## begin SOURCE RECORDS

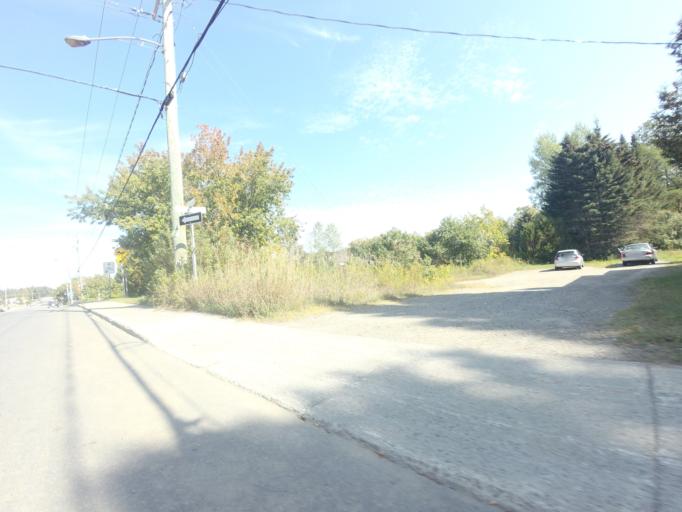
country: CA
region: Quebec
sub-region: Laurentides
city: Sainte-Agathe-des-Monts
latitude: 46.0496
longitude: -74.2800
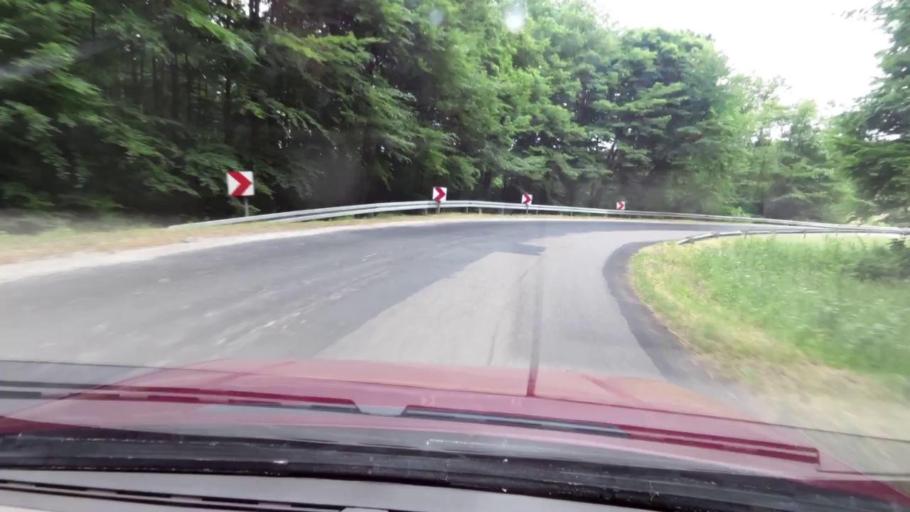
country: PL
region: Pomeranian Voivodeship
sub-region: Powiat bytowski
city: Trzebielino
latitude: 54.2677
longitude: 17.0124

## end SOURCE RECORDS

■ **WHAT TO DO**
Reproduce every line of the listing above word for word, omitting the pictures from your answer.

■ **FINISHED TASK**
country: CA
region: Quebec
sub-region: Laurentides
city: Sainte-Agathe-des-Monts
latitude: 46.0496
longitude: -74.2800
country: PL
region: Pomeranian Voivodeship
sub-region: Powiat bytowski
city: Trzebielino
latitude: 54.2677
longitude: 17.0124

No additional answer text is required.